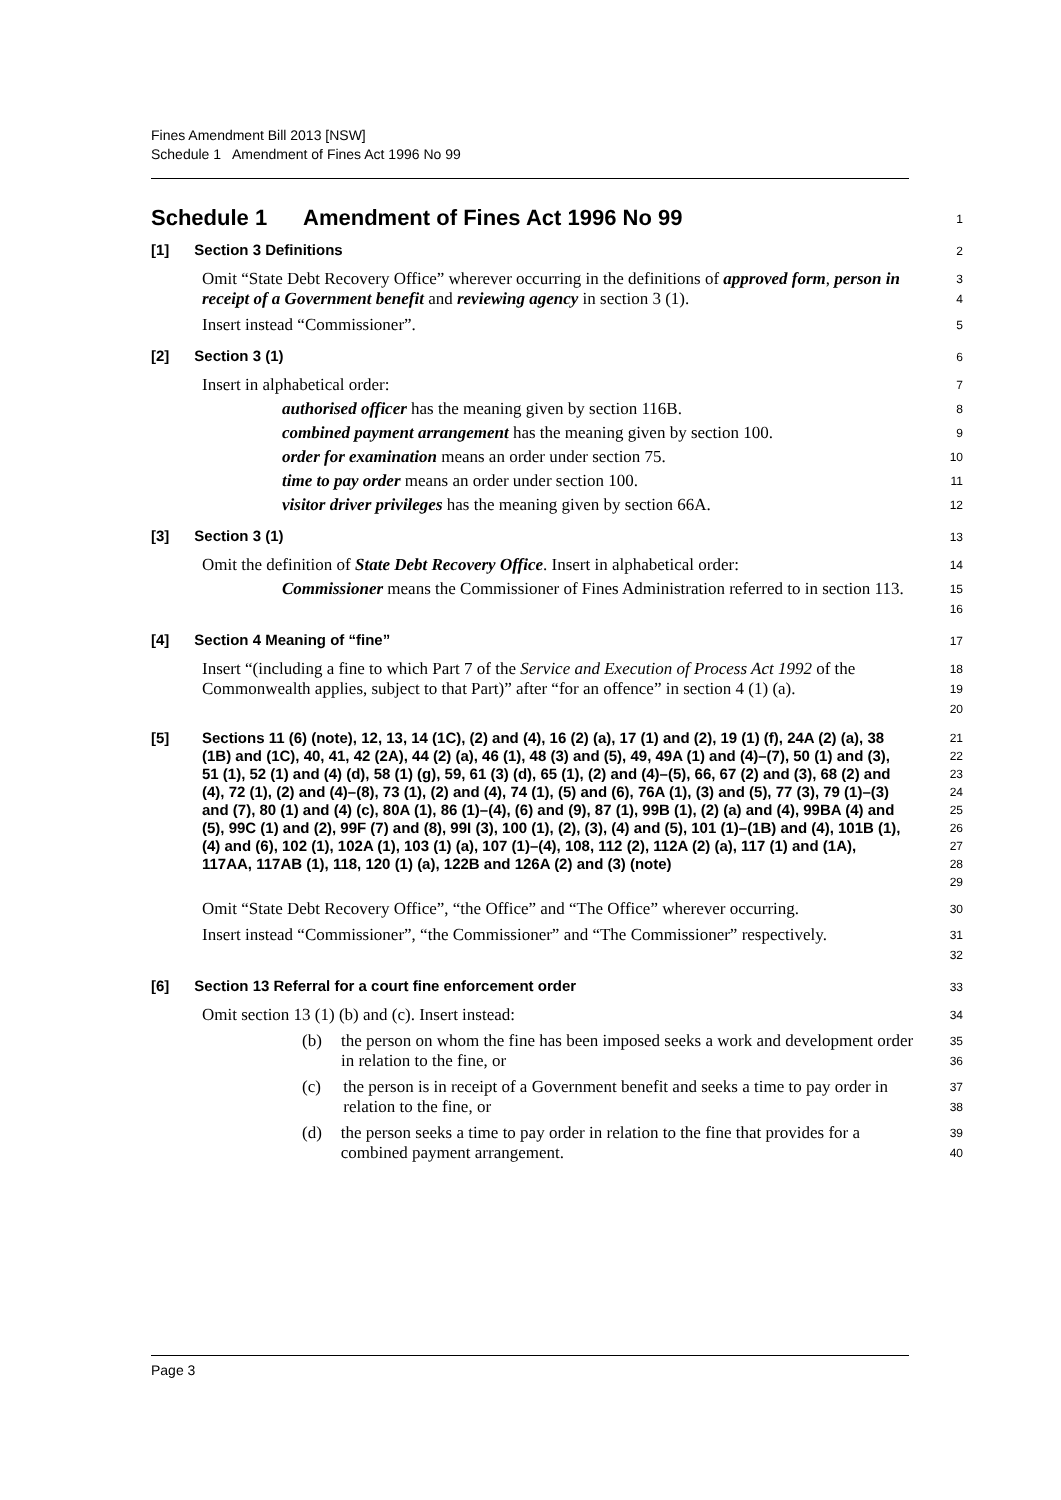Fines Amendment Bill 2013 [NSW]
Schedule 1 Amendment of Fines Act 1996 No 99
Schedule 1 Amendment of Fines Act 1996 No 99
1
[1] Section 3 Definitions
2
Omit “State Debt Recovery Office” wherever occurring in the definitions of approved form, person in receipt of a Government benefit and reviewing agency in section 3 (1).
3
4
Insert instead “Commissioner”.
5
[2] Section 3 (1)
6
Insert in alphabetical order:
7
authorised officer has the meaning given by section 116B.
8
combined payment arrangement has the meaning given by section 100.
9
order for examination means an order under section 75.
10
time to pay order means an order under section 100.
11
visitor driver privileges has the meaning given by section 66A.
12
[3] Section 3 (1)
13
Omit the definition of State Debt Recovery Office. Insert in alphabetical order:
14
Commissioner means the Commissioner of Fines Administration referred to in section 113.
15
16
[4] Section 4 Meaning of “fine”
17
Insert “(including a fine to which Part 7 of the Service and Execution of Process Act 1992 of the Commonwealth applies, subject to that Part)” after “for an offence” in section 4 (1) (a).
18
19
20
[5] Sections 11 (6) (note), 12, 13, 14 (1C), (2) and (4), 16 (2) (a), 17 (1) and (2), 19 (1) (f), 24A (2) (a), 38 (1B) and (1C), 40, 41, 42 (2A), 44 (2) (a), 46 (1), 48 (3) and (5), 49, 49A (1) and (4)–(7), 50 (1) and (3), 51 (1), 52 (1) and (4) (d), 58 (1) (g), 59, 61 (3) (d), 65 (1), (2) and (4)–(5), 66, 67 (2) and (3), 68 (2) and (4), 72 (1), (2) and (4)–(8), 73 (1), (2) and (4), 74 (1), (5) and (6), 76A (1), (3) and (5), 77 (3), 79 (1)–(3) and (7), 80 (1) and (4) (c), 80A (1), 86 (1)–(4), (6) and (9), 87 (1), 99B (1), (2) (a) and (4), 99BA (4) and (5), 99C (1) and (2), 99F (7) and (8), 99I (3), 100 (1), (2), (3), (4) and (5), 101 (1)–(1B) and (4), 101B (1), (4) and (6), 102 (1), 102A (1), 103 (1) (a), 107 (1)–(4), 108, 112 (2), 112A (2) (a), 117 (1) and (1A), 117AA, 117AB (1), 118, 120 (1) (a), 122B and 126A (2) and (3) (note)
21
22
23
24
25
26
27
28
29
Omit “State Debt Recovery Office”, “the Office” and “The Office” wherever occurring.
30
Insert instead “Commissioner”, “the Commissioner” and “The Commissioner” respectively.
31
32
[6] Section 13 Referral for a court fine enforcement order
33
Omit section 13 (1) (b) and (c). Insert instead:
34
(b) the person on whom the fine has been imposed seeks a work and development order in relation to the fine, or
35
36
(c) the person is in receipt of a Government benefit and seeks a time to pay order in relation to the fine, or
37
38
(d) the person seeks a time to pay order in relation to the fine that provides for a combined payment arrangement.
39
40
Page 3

### What is being asked:
If a line in the records holds the string "combined", copy it.

### Exercise result:
combined payment arrangement has the meaning given by section 100.
(d) the person seeks a time to pay order in relation to the fine that provides for a combined payment arrangement.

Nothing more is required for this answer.